Gorsuch lionized White for his commitment to being a true public servant, and the ensuing judicial independence that marked his Supreme Court tenure. White was the rare Justice whose vote neither party could take for granted. And it seems Gorsuch extended a similar respect to Merrick Garland, emphasizing that both he and John Roberts were "considered to be among the finest lawyers of their generation." The argument put forth by Gorsuch throughout the piece is that ruling on the legal merits of any case should not depend on one's personal politics. The courts in general, and the Supreme Court in particular, ought to be as free from partisan ideology as humanly possible.

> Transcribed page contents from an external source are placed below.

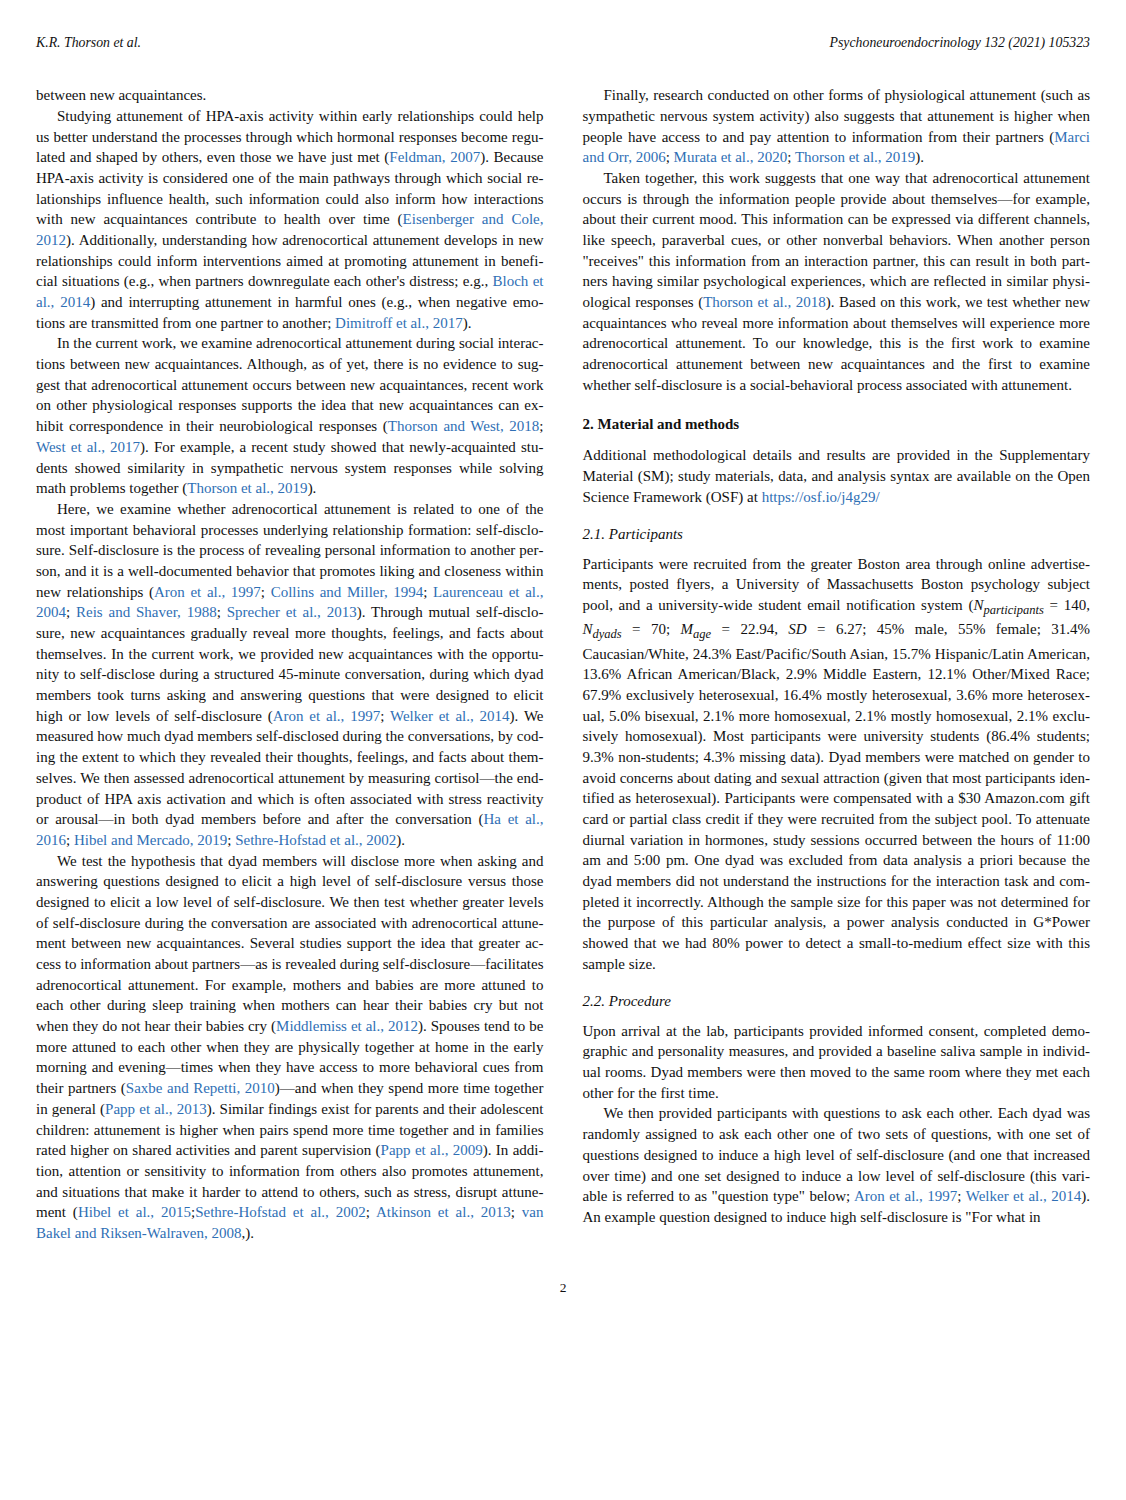K.R. Thorson et al. Psychoneuroendocrinology 132 (2021) 105323
between new acquaintances.
Studying attunement of HPA-axis activity within early relationships could help us better understand the processes through which hormonal responses become regulated and shaped by others, even those we have just met (Feldman, 2007). Because HPA-axis activity is considered one of the main pathways through which social relationships influence health, such information could also inform how interactions with new acquaintances contribute to health over time (Eisenberger and Cole, 2012). Additionally, understanding how adrenocortical attunement develops in new relationships could inform interventions aimed at promoting attunement in beneficial situations (e.g., when partners downregulate each other's distress; e.g., Bloch et al., 2014) and interrupting attunement in harmful ones (e.g., when negative emotions are transmitted from one partner to another; Dimitroff et al., 2017).
In the current work, we examine adrenocortical attunement during social interactions between new acquaintances. Although, as of yet, there is no evidence to suggest that adrenocortical attunement occurs between new acquaintances, recent work on other physiological responses supports the idea that new acquaintances can exhibit correspondence in their neurobiological responses (Thorson and West, 2018; West et al., 2017). For example, a recent study showed that newly-acquainted students showed similarity in sympathetic nervous system responses while solving math problems together (Thorson et al., 2019).
Here, we examine whether adrenocortical attunement is related to one of the most important behavioral processes underlying relationship formation: self-disclosure. Self-disclosure is the process of revealing personal information to another person, and it is a well-documented behavior that promotes liking and closeness within new relationships (Aron et al., 1997; Collins and Miller, 1994; Laurenceau et al., 2004; Reis and Shaver, 1988; Sprecher et al., 2013). Through mutual self-disclosure, new acquaintances gradually reveal more thoughts, feelings, and facts about themselves. In the current work, we provided new acquaintances with the opportunity to self-disclose during a structured 45-minute conversation, during which dyad members took turns asking and answering questions that were designed to elicit high or low levels of self-disclosure (Aron et al., 1997; Welker et al., 2014). We measured how much dyad members self-disclosed during the conversations, by coding the extent to which they revealed their thoughts, feelings, and facts about themselves. We then assessed adrenocortical attunement by measuring cortisol—the end-product of HPA axis activation and which is often associated with stress reactivity or arousal—in both dyad members before and after the conversation (Ha et al., 2016; Hibel and Mercado, 2019; Sethre-Hofstad et al., 2002).
We test the hypothesis that dyad members will disclose more when asking and answering questions designed to elicit a high level of self-disclosure versus those designed to elicit a low level of self-disclosure. We then test whether greater levels of self-disclosure during the conversation are associated with adrenocortical attunement between new acquaintances. Several studies support the idea that greater access to information about partners—as is revealed during self-disclosure—facilitates adrenocortical attunement. For example, mothers and babies are more attuned to each other during sleep training when mothers can hear their babies cry but not when they do not hear their babies cry (Middlemiss et al., 2012). Spouses tend to be more attuned to each other when they are physically together at home in the early morning and evening—times when they have access to more behavioral cues from their partners (Saxbe and Repetti, 2010)—and when they spend more time together in general (Papp et al., 2013). Similar findings exist for parents and their adolescent children: attunement is higher when pairs spend more time together and in families rated higher on shared activities and parent supervision (Papp et al., 2009). In addition, attention or sensitivity to information from others also promotes attunement, and situations that make it harder to attend to others, such as stress, disrupt attunement (Hibel et al., 2015;Sethre-Hofstad et al., 2002; Atkinson et al., 2013; van Bakel and Riksen-Walraven, 2008,).
Finally, research conducted on other forms of physiological attunement (such as sympathetic nervous system activity) also suggests that attunement is higher when people have access to and pay attention to information from their partners (Marci and Orr, 2006; Murata et al., 2020; Thorson et al., 2019).
Taken together, this work suggests that one way that adrenocortical attunement occurs is through the information people provide about themselves—for example, about their current mood. This information can be expressed via different channels, like speech, paraverbal cues, or other nonverbal behaviors. When another person "receives" this information from an interaction partner, this can result in both partners having similar psychological experiences, which are reflected in similar physiological responses (Thorson et al., 2018). Based on this work, we test whether new acquaintances who reveal more information about themselves will experience more adrenocortical attunement. To our knowledge, this is the first work to examine adrenocortical attunement between new acquaintances and the first to examine whether self-disclosure is a social-behavioral process associated with attunement.
2. Material and methods
Additional methodological details and results are provided in the Supplementary Material (SM); study materials, data, and analysis syntax are available on the Open Science Framework (OSF) at https://osf.io/j4g29/
2.1. Participants
Participants were recruited from the greater Boston area through online advertisements, posted flyers, a University of Massachusetts Boston psychology subject pool, and a university-wide student email notification system (Nparticipants = 140, Ndyads = 70; Mage = 22.94, SD = 6.27; 45% male, 55% female; 31.4% Caucasian/White, 24.3% East/Pacific/South Asian, 15.7% Hispanic/Latin American, 13.6% African American/Black, 2.9% Middle Eastern, 12.1% Other/Mixed Race; 67.9% exclusively heterosexual, 16.4% mostly heterosexual, 3.6% more heterosexual, 5.0% bisexual, 2.1% more homosexual, 2.1% mostly homosexual, 2.1% exclusively homosexual). Most participants were university students (86.4% students; 9.3% non-students; 4.3% missing data). Dyad members were matched on gender to avoid concerns about dating and sexual attraction (given that most participants identified as heterosexual). Participants were compensated with a $30 Amazon.com gift card or partial class credit if they were recruited from the subject pool. To attenuate diurnal variation in hormones, study sessions occurred between the hours of 11:00 am and 5:00 pm. One dyad was excluded from data analysis a priori because the dyad members did not understand the instructions for the interaction task and completed it incorrectly. Although the sample size for this paper was not determined for the purpose of this particular analysis, a power analysis conducted in G*Power showed that we had 80% power to detect a small-to-medium effect size with this sample size.
2.2. Procedure
Upon arrival at the lab, participants provided informed consent, completed demographic and personality measures, and provided a baseline saliva sample in individual rooms. Dyad members were then moved to the same room where they met each other for the first time.
We then provided participants with questions to ask each other. Each dyad was randomly assigned to ask each other one of two sets of questions, with one set of questions designed to induce a high level of self-disclosure (and one that increased over time) and one set designed to induce a low level of self-disclosure (this variable is referred to as "question type" below; Aron et al., 1997; Welker et al., 2014). An example question designed to induce high self-disclosure is "For what in
2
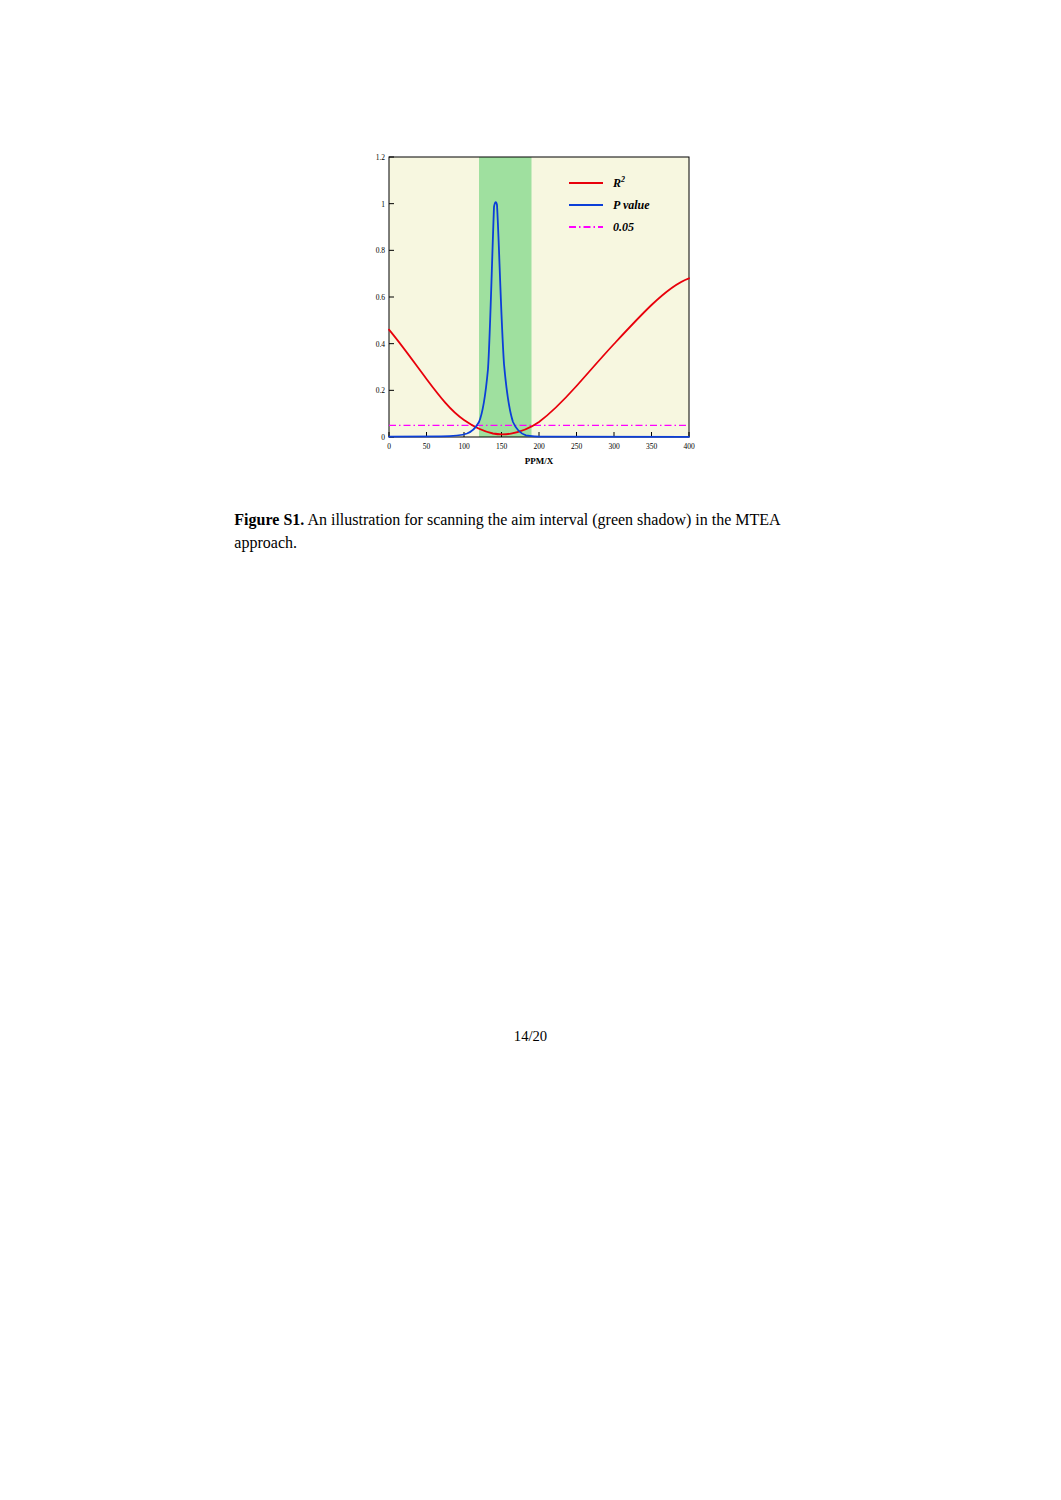0 0.2 0.4 0.6 0.8 1 1.2 0 50 100 150 200 250 300 350 400 PPM/X R2 P value 0.05
Figure S1. An illustration for scanning the aim interval (green shadow) in the MTEA approach.
14/20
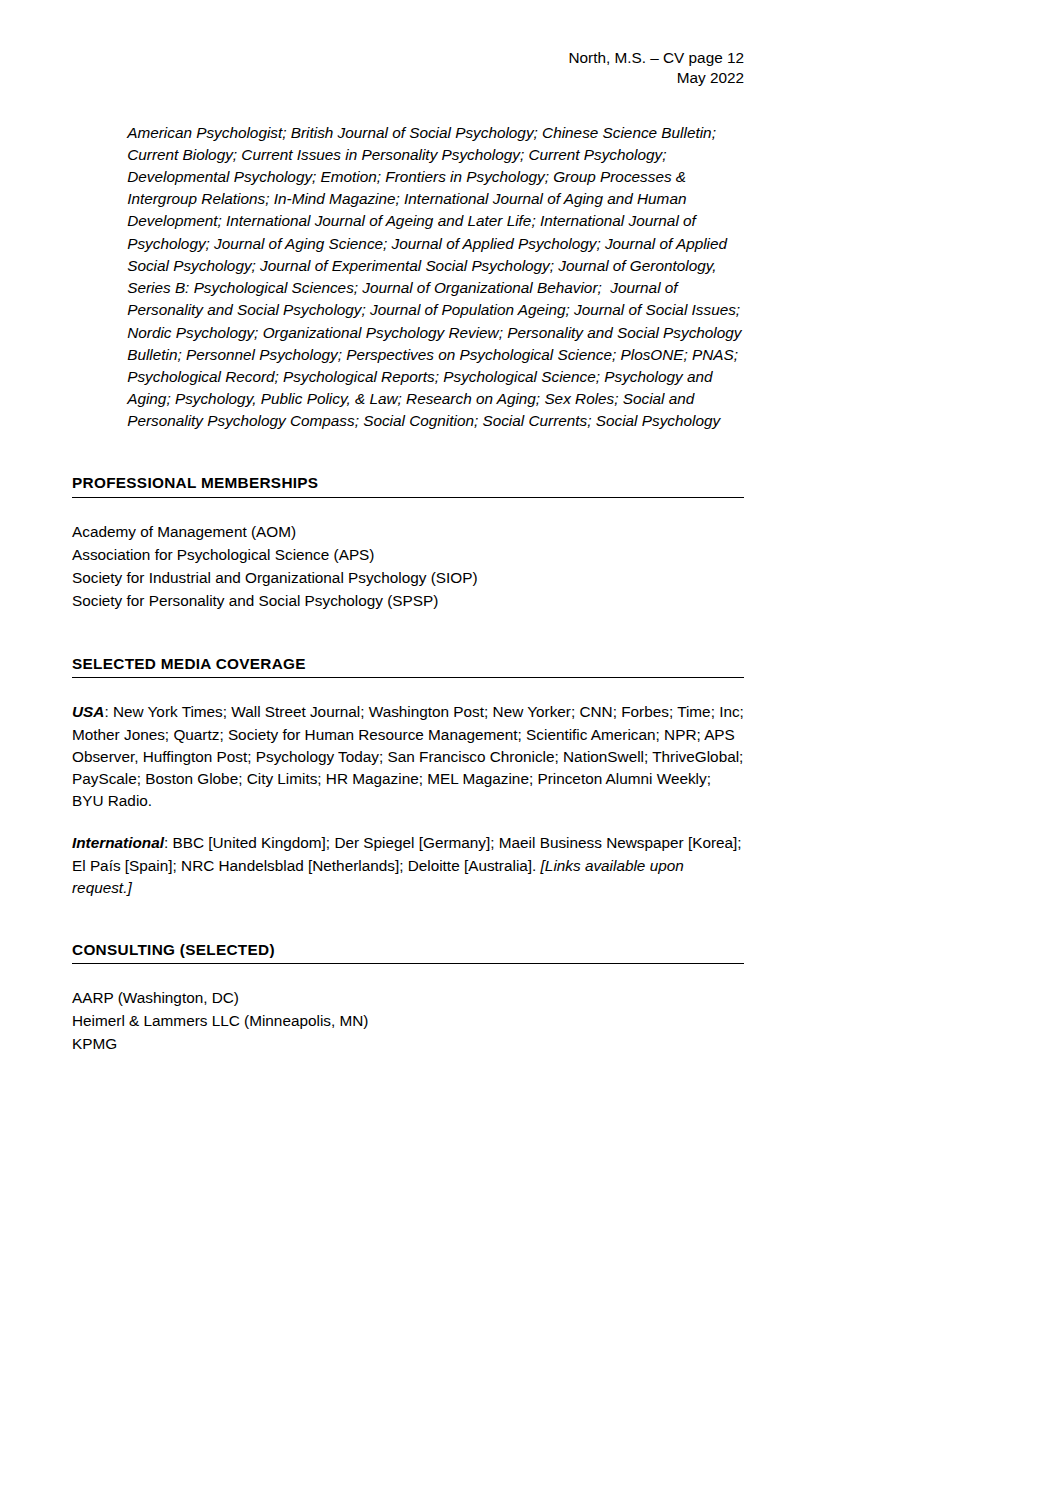North, M.S. – CV page 12
May 2022
American Psychologist; British Journal of Social Psychology; Chinese Science Bulletin; Current Biology; Current Issues in Personality Psychology; Current Psychology; Developmental Psychology; Emotion; Frontiers in Psychology; Group Processes & Intergroup Relations; In-Mind Magazine; International Journal of Aging and Human Development; International Journal of Ageing and Later Life; International Journal of Psychology; Journal of Aging Science; Journal of Applied Psychology; Journal of Applied Social Psychology; Journal of Experimental Social Psychology; Journal of Gerontology, Series B: Psychological Sciences; Journal of Organizational Behavior; Journal of Personality and Social Psychology; Journal of Population Ageing; Journal of Social Issues; Nordic Psychology; Organizational Psychology Review; Personality and Social Psychology Bulletin; Personnel Psychology; Perspectives on Psychological Science; PlosONE; PNAS; Psychological Record; Psychological Reports; Psychological Science; Psychology and Aging; Psychology, Public Policy, & Law; Research on Aging; Sex Roles; Social and Personality Psychology Compass; Social Cognition; Social Currents; Social Psychology
Professional Memberships
Academy of Management (AOM)
Association for Psychological Science (APS)
Society for Industrial and Organizational Psychology (SIOP)
Society for Personality and Social Psychology (SPSP)
Selected Media Coverage
USA: New York Times; Wall Street Journal; Washington Post; New Yorker; CNN; Forbes; Time; Inc; Mother Jones; Quartz; Society for Human Resource Management; Scientific American; NPR; APS Observer, Huffington Post; Psychology Today; San Francisco Chronicle; NationSwell; ThriveGlobal; PayScale; Boston Globe; City Limits; HR Magazine; MEL Magazine; Princeton Alumni Weekly; BYU Radio.
International: BBC [United Kingdom]; Der Spiegel [Germany]; Maeil Business Newspaper [Korea]; El País [Spain]; NRC Handelsblad [Netherlands]; Deloitte [Australia]. [Links available upon request.]
Consulting (Selected)
AARP (Washington, DC)
Heimerl & Lammers LLC (Minneapolis, MN)
KPMG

And Gorsuch seems to imply that Garland fit that description of an ideal judge:
"It would be a beneficent thing if Justice White's passing served as a wake-up call to both political parties that their responsibility in picking judges is to help the nation find objectively excellent public servants, not to turn the process into an ideological food fight where the most able are mistreated while trimmers and the mediocre are rewarded."
The conservative bona fides and circumstances preceding the nomination of Gorsuch are already causing many disaffected Democrats and their voters to vehemently oppose his confirmation. David Leonhardt at The New York Times argues that "as qualified as he may be," Democrats should oppose Gorsuch on the grounds that his nomination itself came about via a "constitutionally damaging power grab."
But whether this strategy can last for four years — not to mention the political repercussions of becoming the "obstructionists" Democrats have long criticized Republicans for being — remains an open question. But perhaps the greater question is if such partisanship continues unabated, will the United States ever again manage to confirm a Supreme Court Justice?
The desire for retribution runs strong in Washington, D.C. Yet Democrats have the chance to demonstrate their superior maturity and genuine commitment to country over party. Granting a confirmation hearing to Neil Gorsuch would show that not every politician need behave like a partisan Republican.